*** Fragment dokumentu

Scatterhead [ łapaj dzień ]

ja bym pozostal przy twoim pomysle - za kazdym razem jakbys uslyszal ze cos sie dzieje tak goscia sprac zeby pare dni nie mogl sie ruszac... za trzecim razem mu sie odechce.

pomysl bardzo skuteczny, ale tak samo skutecznie zniszczysz to malzenstwo... no ale czego ono jest warte, skoro sie dzieja takie rzeczy?

30.09.2006
03:34
[14]

Lutz [ Generaďż˝ ]

Bardzo mozliwe ze kiedy go juz spierzecie, on byc moze pojdzie z tym na policje, kobieta na jakies 95% bedzie trzymala jego strone (nawet 98%) Jezeli juz masz cos robic zglos to na policje, klotnie/bitwy malzenskie to dosc specyficzny temat, kobiety zachowuja sie dosc irracjonalnie w takich sytuacjach.

30.09.2006
08:41
[15]

ValkyreX [ shikyo ]

Jeśli byś mu porządnie w*****lił, to nie miałby siły się na kimkolwiek wyżyć ;)
Ale radzę iść na policję...

30.09.2006
08:47
[16]

vaila [ Centurion ]

Lutz
kobiety zachowują sie dosc irracjonalnie w takich sytuacjach.

Wiesz, w dużej mierze może takie zachowanie wywoływać właśnie lęk,
filozofia jest tu prosta: mąż zaplącze ją w podejrzenia nadając jej tam jakąś rolę,
co z kolei mogłoby powodować kolejną falę agresji [o większym natężeniu,
bo ona jest "przeciwko niemu"] skierowaną do niej.


Mi zawsze szkoda dzieci.

30.09.2006
08:53
smile
[17]

szczerbaty [ Pretorianin ]

A ja bym pogadal na ostro z tym gosciem gdybym go gdzies spotkal, jakbys mu powiedzial ze jesli jeszcze raz uslyszysz placz zony,dziecka i bicie szklanek to zrobisz mu to samo co on swojej rodzinie to gosc moze spusci z tonu...

30.09.2006
08:54
[18]

mirencjum [ operator kursora ]

Świadek przemocy w rodzinie to bardzo ważna osoba.
Ważna, bo często jedyna, która może pomóc w przerwać przemoc!

Jeśli jesteś świadkiem przemocy między współmałżonkami albo widzisz, że ktoś krzywdzi dzieci...

Może zdarza się, że słyszysz zza ściany krzyki, wołanie o pomoc, czyjś płacz.
Może widzisz, że ktoś z Twoich sąsiadów, znajomych, doznaje przemocy. Nie prosi cię o pomoc. Stara się ukryć ślady pobicia.
Można wtedy uznać, że nie chce pomocy albo że akceptuje taką sytuację.
To nieprawda!!!!!!!

Przemoc w rodzinie tworzy zamknięty krąg!

******
*** Zapisy źródłowe

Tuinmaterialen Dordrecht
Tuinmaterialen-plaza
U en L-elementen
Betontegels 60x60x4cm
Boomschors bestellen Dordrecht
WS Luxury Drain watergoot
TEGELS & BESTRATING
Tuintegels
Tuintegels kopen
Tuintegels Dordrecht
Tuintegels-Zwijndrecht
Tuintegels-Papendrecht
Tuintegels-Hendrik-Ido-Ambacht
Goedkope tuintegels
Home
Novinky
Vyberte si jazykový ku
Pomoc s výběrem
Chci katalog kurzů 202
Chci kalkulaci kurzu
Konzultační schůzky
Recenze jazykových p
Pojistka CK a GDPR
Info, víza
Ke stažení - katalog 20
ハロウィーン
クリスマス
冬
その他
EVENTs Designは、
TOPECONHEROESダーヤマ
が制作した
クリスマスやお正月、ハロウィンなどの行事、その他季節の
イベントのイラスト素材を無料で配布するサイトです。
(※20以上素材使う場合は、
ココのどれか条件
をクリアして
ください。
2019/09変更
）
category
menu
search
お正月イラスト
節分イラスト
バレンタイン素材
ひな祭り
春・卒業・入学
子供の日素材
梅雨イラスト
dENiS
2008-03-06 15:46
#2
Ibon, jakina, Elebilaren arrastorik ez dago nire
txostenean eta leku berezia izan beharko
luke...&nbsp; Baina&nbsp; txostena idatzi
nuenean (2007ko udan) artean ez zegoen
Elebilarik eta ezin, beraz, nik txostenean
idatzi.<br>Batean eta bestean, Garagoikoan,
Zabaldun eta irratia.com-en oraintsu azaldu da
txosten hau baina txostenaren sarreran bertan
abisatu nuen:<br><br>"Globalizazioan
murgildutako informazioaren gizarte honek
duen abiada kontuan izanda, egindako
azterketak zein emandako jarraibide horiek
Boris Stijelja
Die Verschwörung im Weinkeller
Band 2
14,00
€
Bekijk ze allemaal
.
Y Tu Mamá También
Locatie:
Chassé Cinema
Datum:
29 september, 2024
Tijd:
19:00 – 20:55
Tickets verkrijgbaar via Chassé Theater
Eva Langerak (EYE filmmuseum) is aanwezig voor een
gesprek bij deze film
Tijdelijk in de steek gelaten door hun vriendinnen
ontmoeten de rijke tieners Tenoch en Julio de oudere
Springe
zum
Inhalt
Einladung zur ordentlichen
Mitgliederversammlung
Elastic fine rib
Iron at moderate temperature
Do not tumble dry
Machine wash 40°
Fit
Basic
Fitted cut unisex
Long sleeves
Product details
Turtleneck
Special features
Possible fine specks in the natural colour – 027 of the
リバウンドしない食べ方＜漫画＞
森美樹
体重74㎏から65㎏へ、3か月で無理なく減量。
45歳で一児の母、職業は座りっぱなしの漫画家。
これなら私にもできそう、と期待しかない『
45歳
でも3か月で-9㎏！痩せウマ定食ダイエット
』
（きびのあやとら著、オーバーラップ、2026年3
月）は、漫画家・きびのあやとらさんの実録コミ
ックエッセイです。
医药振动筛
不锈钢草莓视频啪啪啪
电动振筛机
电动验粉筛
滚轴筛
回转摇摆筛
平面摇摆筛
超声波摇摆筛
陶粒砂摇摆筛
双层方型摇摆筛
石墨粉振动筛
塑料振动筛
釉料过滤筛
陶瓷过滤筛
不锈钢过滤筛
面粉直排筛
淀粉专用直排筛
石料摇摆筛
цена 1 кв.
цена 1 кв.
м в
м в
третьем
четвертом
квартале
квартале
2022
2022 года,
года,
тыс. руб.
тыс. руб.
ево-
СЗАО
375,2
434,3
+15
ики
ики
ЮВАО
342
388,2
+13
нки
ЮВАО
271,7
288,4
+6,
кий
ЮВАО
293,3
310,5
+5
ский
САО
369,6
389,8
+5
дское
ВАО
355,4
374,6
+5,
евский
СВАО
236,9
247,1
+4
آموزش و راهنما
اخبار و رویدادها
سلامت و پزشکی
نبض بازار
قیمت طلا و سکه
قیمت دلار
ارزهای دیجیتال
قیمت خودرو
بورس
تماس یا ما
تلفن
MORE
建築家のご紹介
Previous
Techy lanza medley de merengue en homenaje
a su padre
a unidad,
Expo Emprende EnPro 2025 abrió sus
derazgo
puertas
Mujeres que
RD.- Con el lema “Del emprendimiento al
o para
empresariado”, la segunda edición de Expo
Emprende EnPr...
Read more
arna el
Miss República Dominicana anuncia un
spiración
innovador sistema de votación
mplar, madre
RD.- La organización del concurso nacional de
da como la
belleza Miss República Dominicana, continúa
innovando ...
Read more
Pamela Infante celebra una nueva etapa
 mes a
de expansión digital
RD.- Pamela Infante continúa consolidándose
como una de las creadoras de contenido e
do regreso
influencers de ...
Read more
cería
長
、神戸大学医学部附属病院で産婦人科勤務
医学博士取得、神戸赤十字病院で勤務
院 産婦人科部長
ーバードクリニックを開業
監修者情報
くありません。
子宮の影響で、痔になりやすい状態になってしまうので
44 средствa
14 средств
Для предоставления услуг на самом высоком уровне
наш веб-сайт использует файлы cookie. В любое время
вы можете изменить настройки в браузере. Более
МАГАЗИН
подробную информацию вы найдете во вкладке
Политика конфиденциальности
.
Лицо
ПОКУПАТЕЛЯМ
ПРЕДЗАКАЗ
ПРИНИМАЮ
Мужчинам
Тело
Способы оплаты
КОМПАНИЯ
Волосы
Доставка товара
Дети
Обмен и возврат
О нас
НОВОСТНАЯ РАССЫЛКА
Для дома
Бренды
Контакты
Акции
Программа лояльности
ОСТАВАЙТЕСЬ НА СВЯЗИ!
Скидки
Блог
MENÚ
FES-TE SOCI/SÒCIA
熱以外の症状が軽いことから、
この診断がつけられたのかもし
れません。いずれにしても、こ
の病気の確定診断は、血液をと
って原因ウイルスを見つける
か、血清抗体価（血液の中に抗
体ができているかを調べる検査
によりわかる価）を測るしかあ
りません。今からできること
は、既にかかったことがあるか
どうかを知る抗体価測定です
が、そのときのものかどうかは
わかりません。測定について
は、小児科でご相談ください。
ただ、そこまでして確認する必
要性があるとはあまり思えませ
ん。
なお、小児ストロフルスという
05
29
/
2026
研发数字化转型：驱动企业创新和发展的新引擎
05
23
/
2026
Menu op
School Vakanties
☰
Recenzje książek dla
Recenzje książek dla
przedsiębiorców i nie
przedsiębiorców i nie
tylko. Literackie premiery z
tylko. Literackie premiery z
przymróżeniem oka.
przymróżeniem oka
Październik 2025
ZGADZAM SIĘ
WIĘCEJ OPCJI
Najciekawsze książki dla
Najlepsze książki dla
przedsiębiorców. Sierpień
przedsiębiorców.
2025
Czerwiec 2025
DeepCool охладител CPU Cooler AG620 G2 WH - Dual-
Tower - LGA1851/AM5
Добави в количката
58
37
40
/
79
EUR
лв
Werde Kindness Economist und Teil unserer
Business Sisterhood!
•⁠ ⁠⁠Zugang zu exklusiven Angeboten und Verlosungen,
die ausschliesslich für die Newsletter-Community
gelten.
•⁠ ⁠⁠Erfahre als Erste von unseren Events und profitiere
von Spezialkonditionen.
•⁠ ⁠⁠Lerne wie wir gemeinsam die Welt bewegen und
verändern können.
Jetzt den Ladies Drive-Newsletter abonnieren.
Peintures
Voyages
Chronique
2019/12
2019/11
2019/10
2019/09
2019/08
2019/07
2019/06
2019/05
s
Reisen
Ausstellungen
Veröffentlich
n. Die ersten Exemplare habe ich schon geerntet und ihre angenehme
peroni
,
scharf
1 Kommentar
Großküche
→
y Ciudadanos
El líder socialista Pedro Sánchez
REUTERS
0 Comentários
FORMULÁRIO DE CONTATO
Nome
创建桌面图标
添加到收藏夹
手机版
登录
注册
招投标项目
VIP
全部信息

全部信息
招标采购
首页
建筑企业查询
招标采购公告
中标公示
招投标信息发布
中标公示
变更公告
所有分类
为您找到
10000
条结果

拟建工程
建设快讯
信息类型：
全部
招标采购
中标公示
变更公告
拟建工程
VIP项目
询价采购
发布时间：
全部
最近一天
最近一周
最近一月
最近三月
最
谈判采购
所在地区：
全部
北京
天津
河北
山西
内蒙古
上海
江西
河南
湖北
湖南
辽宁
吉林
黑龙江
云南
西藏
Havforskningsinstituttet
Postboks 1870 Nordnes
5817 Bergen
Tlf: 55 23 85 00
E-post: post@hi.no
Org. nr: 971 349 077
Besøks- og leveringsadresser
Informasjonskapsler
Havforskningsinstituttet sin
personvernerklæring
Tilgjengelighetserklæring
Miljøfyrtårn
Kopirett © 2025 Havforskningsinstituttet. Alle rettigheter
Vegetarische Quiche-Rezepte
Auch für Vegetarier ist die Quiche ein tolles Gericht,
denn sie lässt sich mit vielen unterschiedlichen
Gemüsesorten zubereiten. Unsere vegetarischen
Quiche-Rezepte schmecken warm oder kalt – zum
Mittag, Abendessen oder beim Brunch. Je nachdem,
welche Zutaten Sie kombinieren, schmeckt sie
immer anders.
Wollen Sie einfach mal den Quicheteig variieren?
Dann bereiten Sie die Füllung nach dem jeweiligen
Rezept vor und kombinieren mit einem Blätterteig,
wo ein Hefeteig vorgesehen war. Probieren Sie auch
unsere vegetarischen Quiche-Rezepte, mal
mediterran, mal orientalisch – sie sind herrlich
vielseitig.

******

Zadania do wykonania:
• A. Czego, jak pisze vaila we fragmencie dokumentu, zawsze szkoda?
• B. Przekształć zapisy w listę numerowaną bez pustych wierszy. Zacznij od początku zapisów i skończ na wierszu z „イベントのイラスト素材を無料で配布するサイトです。” włącznie.

Odpowiedzi:
• A. Dzieci.

• B.
1. Tuinmaterialen Dordrecht
2. Tuinmaterialen-plaza
3. U en L-elementen
4. Betontegels 60x60x4cm
5. Boomschors bestellen Dordrecht
6. WS Luxury Drain watergoot
7. TEGELS & BESTRATING
8. Tuintegels
9. Tuintegels kopen
10. Tuintegels Dordrecht
11. Tuintegels-Zwijndrecht
12. Tuintegels-Papendrecht
13. Tuintegels-Hendrik-Ido-Ambacht
14. Goedkope tuintegels
15. Home
16. Novinky
17. Vyberte si jazykový ku
18. Pomoc s výběrem
19. Chci katalog kurzů 202
20. Chci kalkulaci kurzu
21. Konzultační schůzky
22. Recenze jazykových p
23. Pojistka CK a GDPR
24. Info, víza
25. Ke stažení - katalog 20
26. ハロウィーン
27. クリスマス
28. 冬
29. その他
30. EVENTs Designは、
31. TOPECONHEROESダーヤマ
32. が制作した
33. クリスマスやお正月、ハロウィンなどの行事、その他季節の
34. イベントのイラスト素材を無料で配布するサイトです。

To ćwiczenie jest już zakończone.